One in four doctors working in the U.S. is from a foreign country, and they disproportionately serve rural hospitals and clinics. That’s because the popular J-1 visa that brings many of them here stipulates they must work in an “underserved” area for three years after their medical residency, before they are allowed to apply for permanent citizenship.
The program helps the doctors participating in it, but it has a far wider benefit for America’s rural communities, which have a difficult time finding doctors who want to relocate to small towns.
The countries named in Trump’s travel ban contribute significantly to America’s staff of physicians. There are about 13,500 doctors from those six countries who work in American hospitals, according to the physician recruiting company The Medicus Firm. Iran contributes the most, with 8,884 medical doctors.
In Oregon, 320 foreign doctors have been placed in hospitals and clinics, according to state data. Fifteen of those are from the countries named in Trump’s latest travel ban.
Fifteen doctors may not seem like a lot, but in Oregon losing even one doctor could threaten the health of some rural communities that are already struggling.
There are 104 rural service areas in the state – places farther than 10 miles from a population center with more than 40,000 people. Half of those areas have “unmet healthcare needs” – there aren’t enough doctors or hospitals to treat people. Some rural places are as far as an hour and 45 minutes away from the nearest hospital.
Others, such as Sherman, Gillam and Columbia counties, have no rural hospitals. Sherman and Gillam counties don’t even have rural physicians, according to 2015 data from the Oregon Office of Rural Health.
People are 23 percent more likely to die in rural areas than urban centers overall. In Reedsport, Brookings, Florence and Yachats, the mortality rate is twice what it is statewide.
Losing physicians could also mean hospitals and clinics could be forced to shutter.
“Without foreign doctors, a lot of these rural places would simply close down,” said Dr. Mahmoud Shoib, an internist from Raqqa, Syria who worked at PeaceHealth Southwest Medical Center in Vancouver before taking a job as a traveling physician in northern California this February. “There are simply not enough medical doctors graduated by U.S. schools to fill that gap and even with the international medical graduates, the gap is still there. If you’re someone who just got out of medical school, your first choice is probably not going to be going somewhere in rural Pennsylvania.”
Shoib would know – his first residency program was in Johnstown, Pennsylvania. It’s an isolated community of 20,000 people in Appalachia, one and a half hours from Pittsburgh and four hours from Philadelphia. The town is best known for a string of deadly floods and its population has declined in recent years.
“Most of our program was filled with international medical graduates. Probably one out of 30 was someone who was trained in the U.S. Almost everybody else was trained outside of the U.S. and that goes pretty much for most rural residency programs and hospitals,” he said.
Mahmoud explains the math behind that statement:
“Basically, there are 25,000 residency positions in the United States,” he said. “Medical schools in the U.S. graduate probably around 17,000 medical students each year, so that leaves a gap of about 8,000 medical residency spots that end up being filled by international medical graduates.”

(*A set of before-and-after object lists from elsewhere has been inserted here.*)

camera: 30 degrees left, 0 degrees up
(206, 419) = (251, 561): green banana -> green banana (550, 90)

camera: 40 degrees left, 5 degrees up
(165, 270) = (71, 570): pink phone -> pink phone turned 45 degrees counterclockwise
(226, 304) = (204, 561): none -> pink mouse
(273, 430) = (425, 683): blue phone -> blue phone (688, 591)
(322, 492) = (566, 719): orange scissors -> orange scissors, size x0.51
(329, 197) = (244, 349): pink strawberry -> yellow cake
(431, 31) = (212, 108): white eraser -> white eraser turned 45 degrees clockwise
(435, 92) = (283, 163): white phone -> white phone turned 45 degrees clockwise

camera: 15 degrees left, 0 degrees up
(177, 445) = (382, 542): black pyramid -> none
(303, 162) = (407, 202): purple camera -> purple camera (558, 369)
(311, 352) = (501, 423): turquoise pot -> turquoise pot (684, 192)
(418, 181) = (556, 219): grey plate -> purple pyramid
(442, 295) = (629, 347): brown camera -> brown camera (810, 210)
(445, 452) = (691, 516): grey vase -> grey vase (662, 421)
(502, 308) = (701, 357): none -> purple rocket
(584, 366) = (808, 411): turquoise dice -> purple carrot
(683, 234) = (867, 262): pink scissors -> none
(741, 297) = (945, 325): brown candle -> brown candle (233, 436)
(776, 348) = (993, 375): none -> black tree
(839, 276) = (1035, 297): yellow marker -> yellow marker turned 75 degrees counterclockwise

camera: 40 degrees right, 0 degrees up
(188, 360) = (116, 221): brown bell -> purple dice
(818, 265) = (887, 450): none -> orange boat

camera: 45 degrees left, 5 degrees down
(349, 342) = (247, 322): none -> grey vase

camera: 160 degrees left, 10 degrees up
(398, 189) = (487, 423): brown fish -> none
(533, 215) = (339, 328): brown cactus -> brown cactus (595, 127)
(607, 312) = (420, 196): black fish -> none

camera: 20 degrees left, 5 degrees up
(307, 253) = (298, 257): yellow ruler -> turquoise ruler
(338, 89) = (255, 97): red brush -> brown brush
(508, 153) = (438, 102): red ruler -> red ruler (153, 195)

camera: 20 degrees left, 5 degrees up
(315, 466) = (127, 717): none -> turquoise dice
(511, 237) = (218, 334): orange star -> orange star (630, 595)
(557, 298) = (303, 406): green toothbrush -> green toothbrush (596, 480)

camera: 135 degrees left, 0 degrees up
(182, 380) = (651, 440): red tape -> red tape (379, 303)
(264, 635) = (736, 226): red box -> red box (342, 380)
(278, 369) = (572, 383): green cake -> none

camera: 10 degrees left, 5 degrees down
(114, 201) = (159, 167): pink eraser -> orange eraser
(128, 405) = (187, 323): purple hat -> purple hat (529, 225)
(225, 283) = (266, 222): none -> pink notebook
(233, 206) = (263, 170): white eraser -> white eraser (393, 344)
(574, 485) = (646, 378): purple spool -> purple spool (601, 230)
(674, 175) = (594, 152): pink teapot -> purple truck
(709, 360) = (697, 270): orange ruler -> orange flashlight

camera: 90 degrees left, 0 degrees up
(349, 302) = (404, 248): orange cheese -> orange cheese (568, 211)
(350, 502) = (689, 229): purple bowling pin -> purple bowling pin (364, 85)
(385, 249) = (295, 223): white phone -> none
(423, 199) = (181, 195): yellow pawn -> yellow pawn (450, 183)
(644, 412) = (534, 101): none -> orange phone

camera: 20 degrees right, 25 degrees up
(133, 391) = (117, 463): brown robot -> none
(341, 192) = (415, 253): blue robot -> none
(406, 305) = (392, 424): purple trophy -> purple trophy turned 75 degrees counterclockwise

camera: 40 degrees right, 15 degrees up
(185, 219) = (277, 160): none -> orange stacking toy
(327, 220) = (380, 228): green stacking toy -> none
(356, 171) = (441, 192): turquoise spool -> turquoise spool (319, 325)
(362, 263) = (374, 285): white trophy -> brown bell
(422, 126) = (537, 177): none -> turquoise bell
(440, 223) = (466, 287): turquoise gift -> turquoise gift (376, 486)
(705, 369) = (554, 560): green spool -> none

Once international doctors are in America, they often get solicitations from rural hospitals even after they find a job.
Dr. Jaedi said she gets 15 to 20 emails a day from recruiters, trying to hire her away from her pediatric clinic to come work elsewhere.
“If they have a hard time recruiting a worker who was a J-1 worker who is obligated to be working in an underserved area, I don’t imagine it would be easy for them to get a [doctor with a] green card or a U.S. citizen. I think a lot of areas would be left without doctors,” she said. “People would probably have to travel hours to get service.”
Dr. Jaedi said at her Grants Pass clinic, she sees people who travel as far as two and a half hours from the Southern Oregon coast. Even in Medford, which is the closest urban area to Grants Pass, there are dozens of international doctors. Without them, the small city’s hospitals would be gutted.
“If all these doctors disappear and are made to leave the country, it will be a really big shortage in the underserved areas,” she said. “I don’t know how they’re going to work that out. They must have made that plan before they made the decision with the travel ban, right?”